Health Promotion Unit, Understanding Drugs (4th edition), interior, 1992

While both Drugs Kill and Understanding Drugs feature dramatized portrayals of drug purchase and use, the substances themselves appear to be treated with broad brushstrokes in terms of categorisation. In both booklets each type of drug is given an equal level of detail and the same visual treatment – ‘Drugs All About Us’ –  an approach which extends to caffeine, alcohol, marijuana, opiates, etc. This visual treatment appears to equate tea and coffee with heroin, likely detracting from the credibility of the material, particularly with the intended teenage audience. 


Ashbourne Foróige Club, Drugs Kill, interior, c. 1987

This one-size fits all view of vastly differing classes of substances and stimulants in anti-drug material demonstrates a lack of understanding of the different types of drug use and the context in which each occurs. It can be surmised that a policy of abstinence at government level meant that the practices and cultures around different types of drugs were not acknowledged in the 1980s and early 1990s, and that pragmatic advice was not given.

This shortcoming was discussed at a political level; in a Dáil debate from 1995, the Green Party’s Trevor Sargent outlined that ‘if the information about the harmful effects of drugs is widespread, it is not getting through. It is clear that young people are bombarded with propaganda that one drug is the same as the other and that everything is a drug’.
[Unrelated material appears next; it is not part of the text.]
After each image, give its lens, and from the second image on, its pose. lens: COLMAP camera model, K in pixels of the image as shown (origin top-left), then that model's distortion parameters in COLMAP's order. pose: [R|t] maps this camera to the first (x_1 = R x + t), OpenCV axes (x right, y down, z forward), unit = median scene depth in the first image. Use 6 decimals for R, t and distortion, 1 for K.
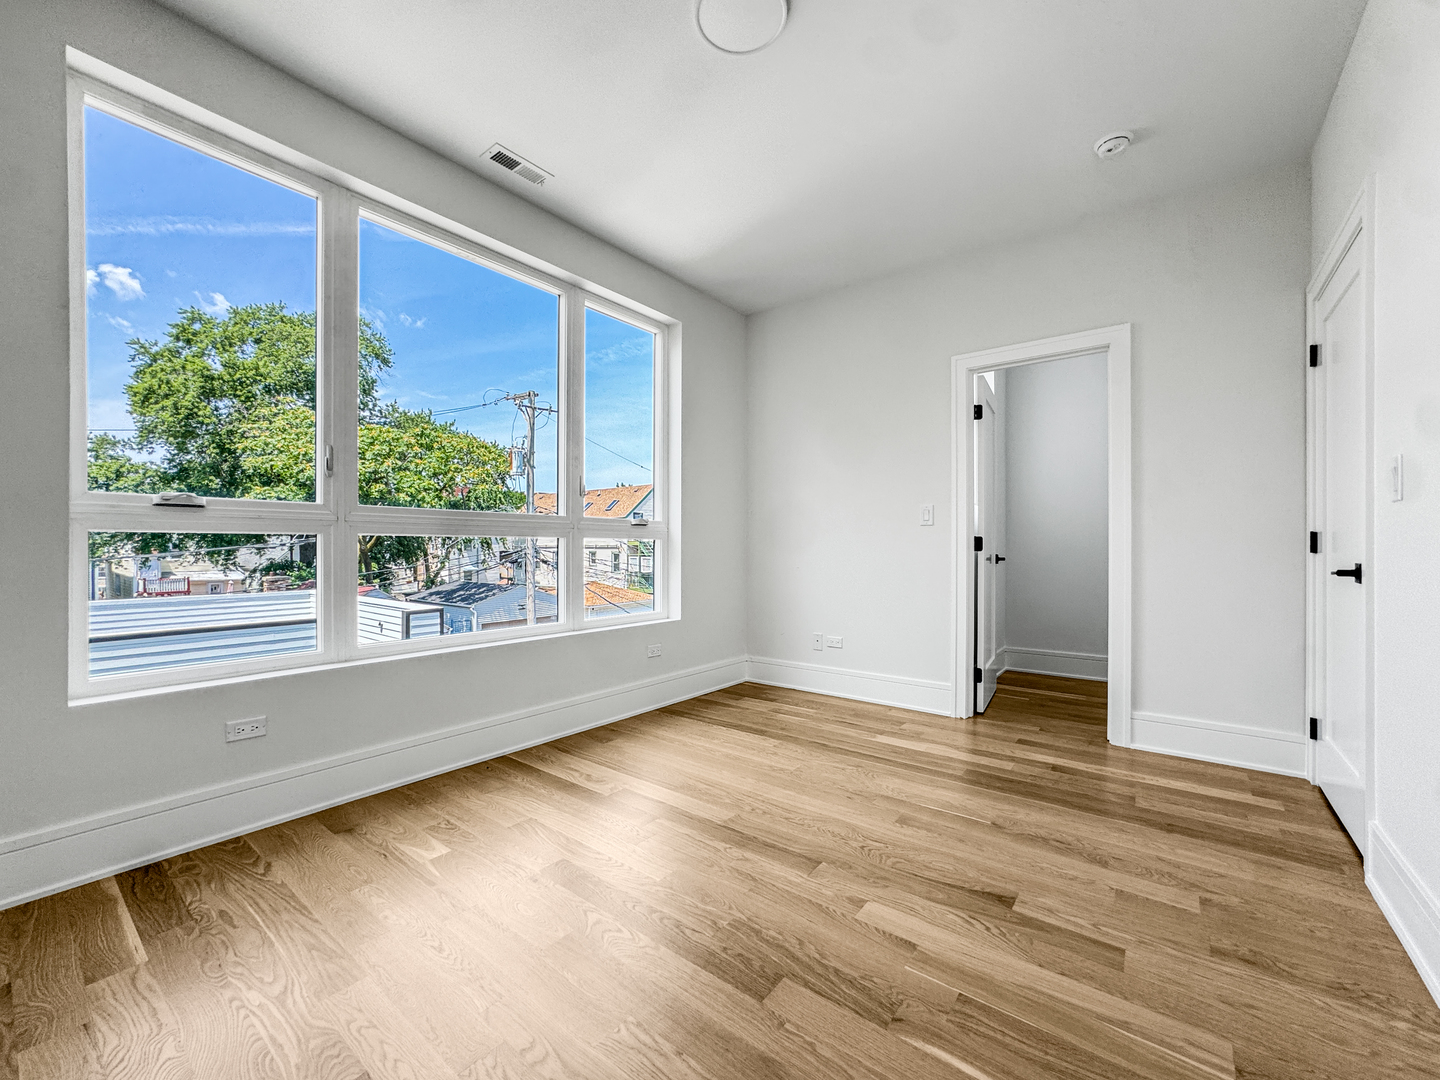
lens RADIAL K [[595.0, 0, 716.1], [0, 595.0, 540.8], [0, 0, 1]] dist [-0.037696, 0.012851]
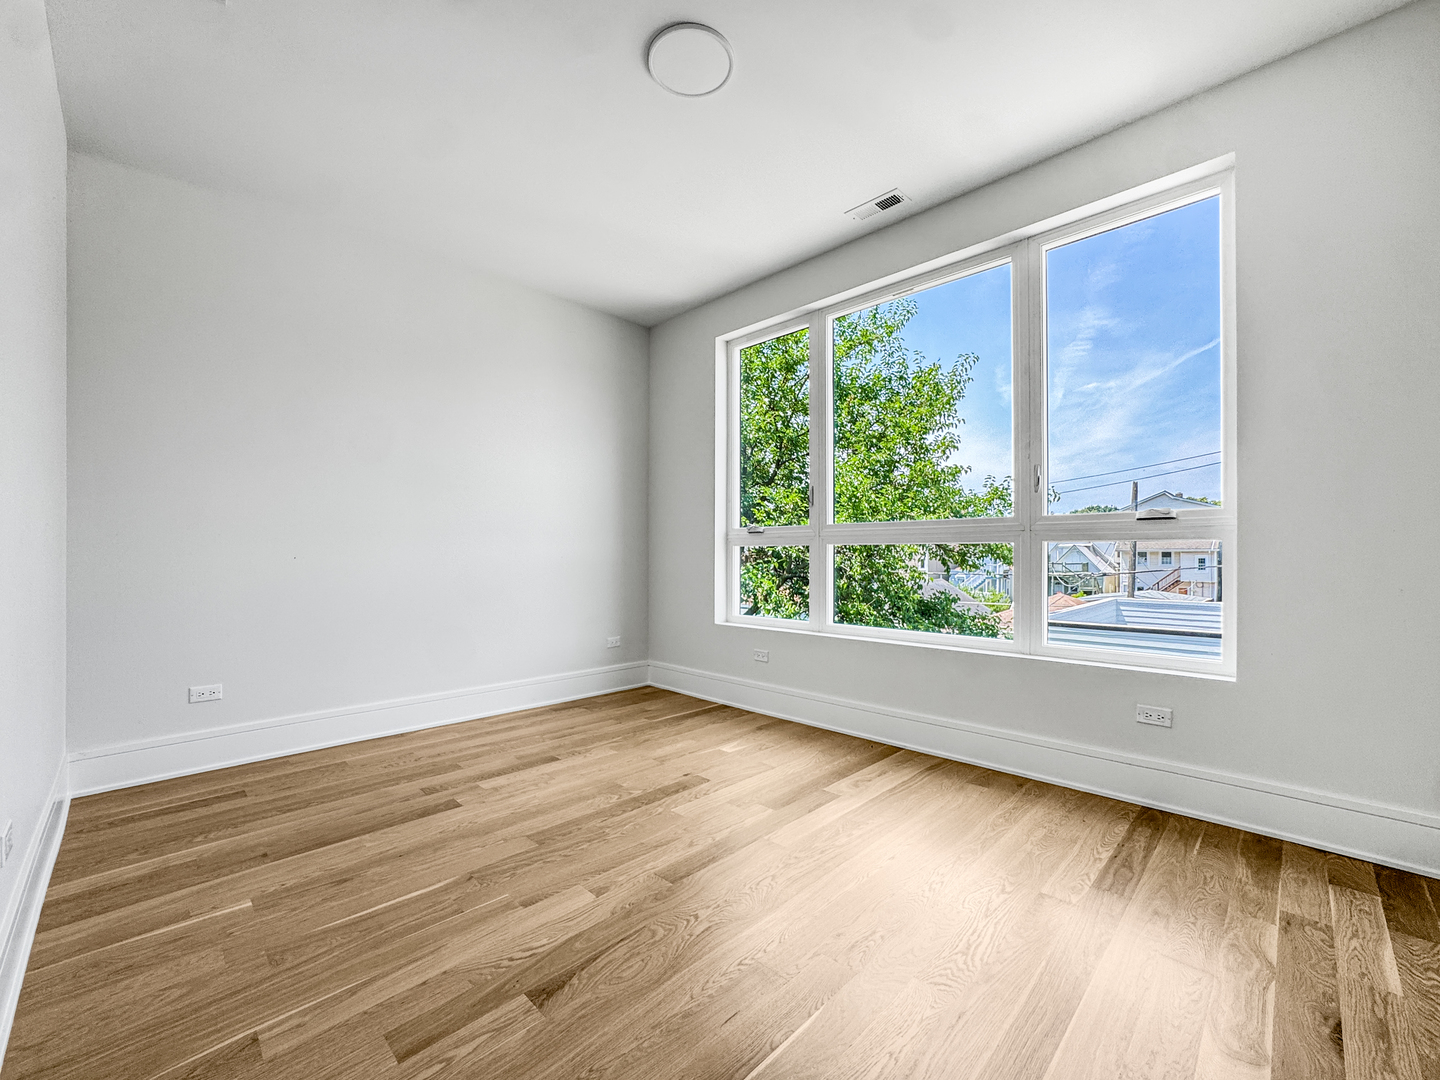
lens RADIAL K [[595.0, 0, 716.1], [0, 595.0, 540.8], [0, 0, 1]] dist [-0.037696, 0.012851]
pose [[-0.126630, -0.024031, -0.991659, 0.875169], [0.009630, 0.999630, -0.025454, 0.013312], [0.991903, -0.012773, -0.126352, 0.928618]]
Health Promotion Unit, XTC: Ecstasy, c. 1995

A shift in the style of government drug material is then evident in the mid-1990s. Produced by the Health Promotion Unit circa 1995, XTC: Ecstasy is a small folded pamphlet rendered in full colour throughout. There appears to be substantial consideration behind the design of this pamphlet. Visually, it is quite clear that this example attempts to recreate the visual tropes of dance music and the rave scene of the early 1990s. The production of this pamphlet is likely a reaction to the increasing use of ecstasy which went hand in hand with dance music at the time, and an effort to appeal to and gain the attention of young people involved in the scene. The use of the slang term ‘XTC’ on the cover also supports this observation, as does the many phrases for ecstasy described within the body of the text:  ‘E’, XTC, Edward, Essence, Love Doves, Disco Biscuits’.


Previous to the publication of the XTC pamphlet, all types of illegal drugs were referred to in more general terms – simply ‘drugs’- within single a publication. This pamphlet is one of the first instances of health authorities focusing in on one specific drug. Appropriating the visual subculture of the dance music scene (the context in which ecstasy was typically taken) can be seen as an effort to identify with young people who were likely to take this drug.
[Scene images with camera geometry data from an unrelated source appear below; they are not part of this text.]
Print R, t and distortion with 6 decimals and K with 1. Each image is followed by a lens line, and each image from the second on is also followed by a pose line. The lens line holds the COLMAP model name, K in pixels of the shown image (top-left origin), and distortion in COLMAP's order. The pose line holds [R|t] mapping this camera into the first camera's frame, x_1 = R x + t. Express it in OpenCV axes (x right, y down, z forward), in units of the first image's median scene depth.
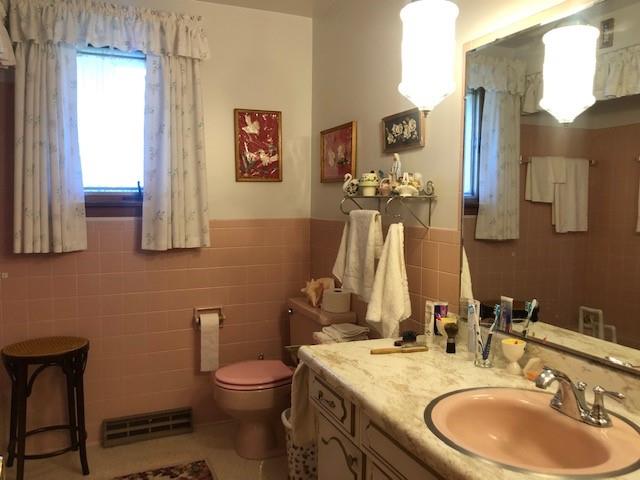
lens RADIAL K [[527.9, 0, 321.6], [0, 527.9, 240.2], [0, 0, 1]] dist [0.012603, 0.011807]
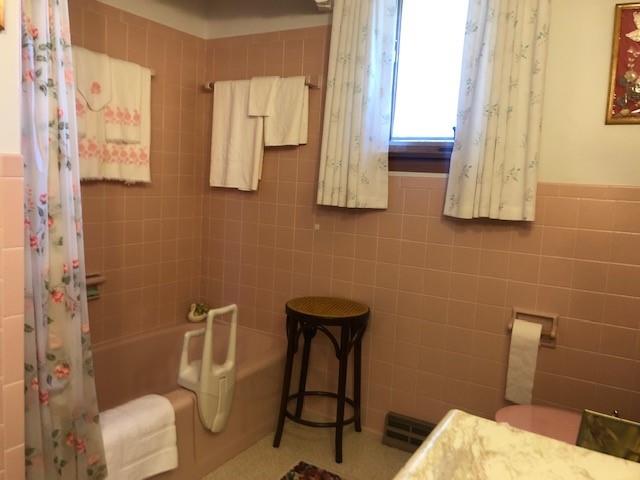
lens RADIAL K [[527.9, 0, 319.5], [0, 527.9, 235.7], [0, 0, 1]] dist [0.012603, 0.011807]
pose [[0.583239, 0.118756, -0.803573, 0.175354], [-0.110133, 0.991682, 0.066621, 0.015878], [0.804800, 0.049644, 0.591466, 0.405504]]
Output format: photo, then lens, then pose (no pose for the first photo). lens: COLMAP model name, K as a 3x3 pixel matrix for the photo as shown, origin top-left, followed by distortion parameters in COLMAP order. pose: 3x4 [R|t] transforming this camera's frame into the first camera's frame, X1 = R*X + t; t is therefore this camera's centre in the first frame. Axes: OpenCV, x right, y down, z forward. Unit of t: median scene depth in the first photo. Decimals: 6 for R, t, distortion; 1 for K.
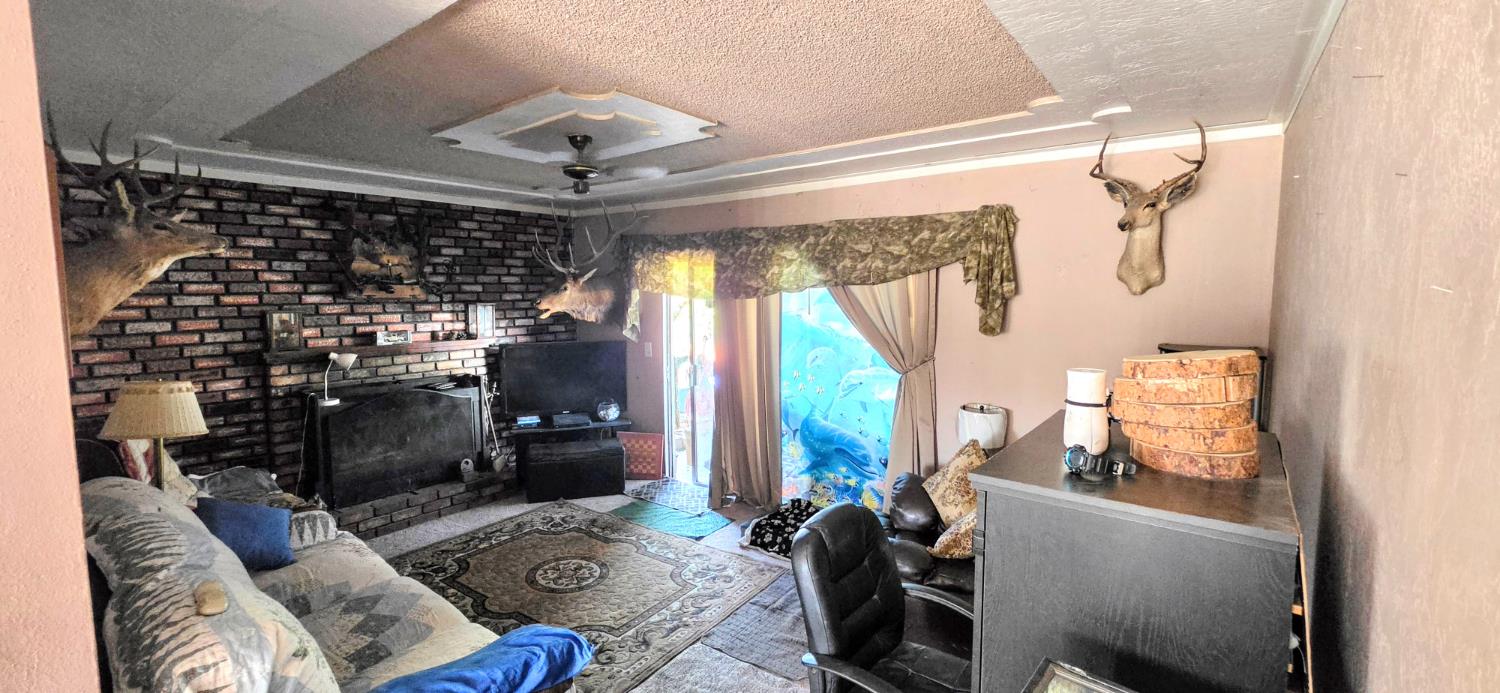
lens RADIAL K [[600.5, 0, 752.2], [0, 600.5, 342.5], [0, 0, 1]] dist [0.001018, -0.000454]
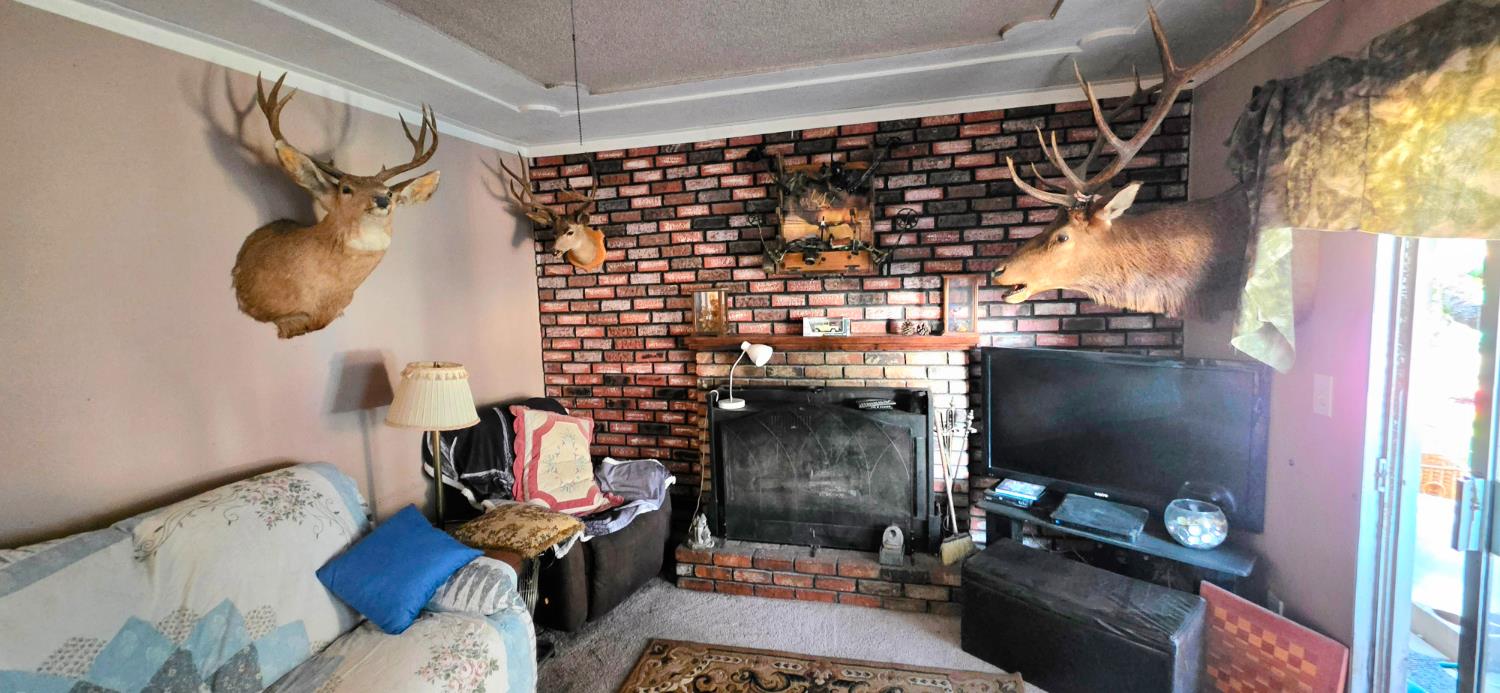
lens RADIAL K [[600.5, 0, 749.1], [0, 600.5, 342.1], [0, 0, 1]] dist [0.001018, -0.000454]
pose [[0.388444, 0.078207, -0.918148, 0.025118], [-0.047233, 0.996772, 0.064922, -0.032295], [0.920261, 0.018148, 0.390884, 0.653553]]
While this pamphlet indicates an effort to understand the contexts and sub-cultures in which drug-taking occurs, it is lacking any type of practical advice which characterises a harm-reduction approach.


Whether evoking fear in dramatic narratives, or categorising Class A drugs alongside coffee, Irish drug material from the second half of the 20th century has often fallen short of the mark owing to our abstemious ideology which shaped drug policy. Reduce the Harms signals a new approach by Irish health authorities; the campaign encompasses both practical harm reduction advice (contained in the booklet) and also involves the presence of outreach teams at major festivals who can provide support to festival-goers who may be in drug-related distress. The design and imagery of the new campaign also marks a departure from anti-drug material of the 1980s and early 1990s; playful illustrations of snails and hearts are a far cry from the shady street scenes and dramatic headlines seen in previous material. Whether this approach will be successful is yet to be seen, but it is refreshing to see efforts being made to address drug taking in a practical way -and importantly- attempts to measure the effectiveness of these strategies.